[Dataset entries]
= = = =

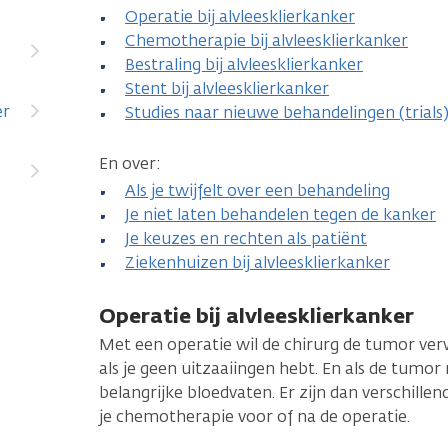
Operatie bij alvleesklierkanker
Chemotherapie bij alvleesklierkanker
Bestraling bij alvleesklierkanker
Stent bij alvleesklierkanker
er
Studies naar nieuwe behandelingen (trials) 
En over:
Als je twijfelt over een behandeling
Je niet laten behandelen tegen de kanker
Je keuzes en rechten als patiënt
Ziekenhuizen bij alvleesklierkanker
Operatie bij alvleesklierkanker
Met een operatie wil de chirurg de tumor verw
als je geen uitzaaiingen hebt. En als de tumor 
belangrijke bloedvaten. Er zijn dan verschillen
je chemotherapie voor of na de operatie.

= = = =

» Task directions
Go back to the data above and please quote exactly, and only, the lines from the line with "Je niet laten behandelen tegen de kanker" through its last line.

» Finished task
Je niet laten behandelen tegen de kanker
Je keuzes en rechten als patiënt
Ziekenhuizen bij alvleesklierkanker
Operatie bij alvleesklierkanker
Met een operatie wil de chirurg de tumor verw
als je geen uitzaaiingen hebt. En als de tumor 
belangrijke bloedvaten. Er zijn dan verschillen
je chemotherapie voor of na de operatie.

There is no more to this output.